Description
The HDMF Zarr (HDMF-Z) library implements a Zarr backend for HDMF. Zarr is a format for the storage of chunked, compressed, N-dimensional arrays. HDMF-Z also provides convenience classes for integrating Zarr with the PyNWB Python API for NWB to support writing of NWB files to Zarr.

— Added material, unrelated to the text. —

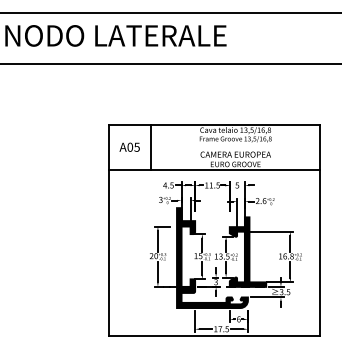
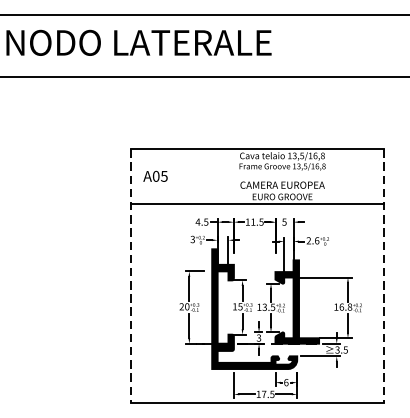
line: (151, 146) -> (181, 175), removed
line: (108, 230) -> (130, 276), solid -> dashed
line: (320, 230) -> (384, 276), solid -> dashed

Using Zarr as a storage backend for NWB can provide benefits like:
- Cloud-friendly data access
- Parallel read/write operations
- Efficient access to data chunks
- Flexible compression options
Installation
pip install hdmf-zarr
Usage
from pynwb import NWBFile, NWBHDF5IO
from datetime import datetime
from dateutil.tz import tzlocal
from hdmf_zarr import NWBZarrIO
# Create a new NWB file
nwbfile = NWBFile(
session_description='my first recording',
identifier='EXAMPLE_ID',
session_start_time=datetime.now(tzlocal())
)
# Write the file to Zarr format
with NWBZarrIO('example.zarr', mode='w') as io:
io.write(nwbfile)
# Read the file from Zarr format
with NWBZarrIO('example.zarr', mode='r') as io:
nwbfile = io.read()
Additional Information
HDMF-Zarr is particularly useful for working with very large datasets, especially in cloud environments or when parallel data access is needed. It provides an alternative storage format to the traditional HDF5 backend, offering different performance characteristics that may be beneficial for certain use cases.
The library is designed to be a drop-in replacement for the HDF5 backend, making it easy to integrate into existing workflows that use PyNWB.